Oil pulling is supposed to be done first thing in the morning every day on an empty stomach, and is thought by many holistic specialists to have a wide range of health benefits, due it’s ability to draw toxins out of the mouth, as well as from other parts the body.

Here are a few of the things Ayurvedic health practitioners and purveyors of this technique have reported when practiced regularly:

  • Overall strengthening of the teeth, gums, and jaw
  • Fewer or no cavities
  • Fresher breath
  • Whiter teeth, removal of stains from foods like coffee, tea, or red wine
  • Relief from gingivitis, bleeding gums, and other mouth infections
  • Reduction in plaque and tarter build up
  • Reduction in chapped lips
  • Relief from sinus congestions and infections
  • Sore throat relief
  • Prevention or shortened duration of the common cold and other illness like strep throat
  • Headache and migraine relief
  • Shortened duration of hangovers
  • Reduction in allergy symptoms
  • Reduction of eczema
  • Better digestion, and fewer digestive problems like heartburn, GERD, or gastroenteritis
  • Correction of hormone imbalances
  • Improvement in arthritis pain
  • General pain relief

So does it work? While most conventional health practitioners, including dentists and the ADA, say there is not much evidence say that it does (mostly due to the fact that there haven’t been many wide-spread studies done on it yet), they also admit that it won’t do most people any harm.

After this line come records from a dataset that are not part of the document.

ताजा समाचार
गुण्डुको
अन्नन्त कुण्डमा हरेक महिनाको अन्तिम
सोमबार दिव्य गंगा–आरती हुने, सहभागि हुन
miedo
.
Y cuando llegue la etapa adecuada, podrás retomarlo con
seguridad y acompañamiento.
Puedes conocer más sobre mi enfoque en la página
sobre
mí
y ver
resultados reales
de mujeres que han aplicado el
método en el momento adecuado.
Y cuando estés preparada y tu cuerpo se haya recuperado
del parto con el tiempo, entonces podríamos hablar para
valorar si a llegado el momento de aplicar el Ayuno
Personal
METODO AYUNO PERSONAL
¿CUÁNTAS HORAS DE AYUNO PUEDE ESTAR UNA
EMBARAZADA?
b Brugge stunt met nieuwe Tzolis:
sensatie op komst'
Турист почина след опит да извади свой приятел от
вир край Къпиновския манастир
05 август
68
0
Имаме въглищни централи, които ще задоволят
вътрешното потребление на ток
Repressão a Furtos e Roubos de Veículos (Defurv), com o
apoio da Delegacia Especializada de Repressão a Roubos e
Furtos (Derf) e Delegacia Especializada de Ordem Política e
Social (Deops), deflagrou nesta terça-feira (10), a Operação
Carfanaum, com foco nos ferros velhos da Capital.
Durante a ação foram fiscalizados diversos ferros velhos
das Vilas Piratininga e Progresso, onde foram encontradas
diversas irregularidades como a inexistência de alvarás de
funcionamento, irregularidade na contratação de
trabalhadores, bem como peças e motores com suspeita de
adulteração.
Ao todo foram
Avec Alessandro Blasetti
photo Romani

As for me, I’m only a few days in, but I already notice a few differences in terms of fresher breath and generally smoother, plaque-free teeth. I’ll also mention that I have some pretty tricky tonsils that get sore from time to time, and that when they do begin to act up, one oil-pulling session is usually all it takes to get them back to normal again.

There is one downside, however: try getting your kids ready for school each morning while not being able to talk because you have a mouthful of coconut oil. Not sure how long that is going to last, from a strictly practical sense. Thankfully, my kids have a sense of humor, and they’re used to their mom’s non-traditional ways.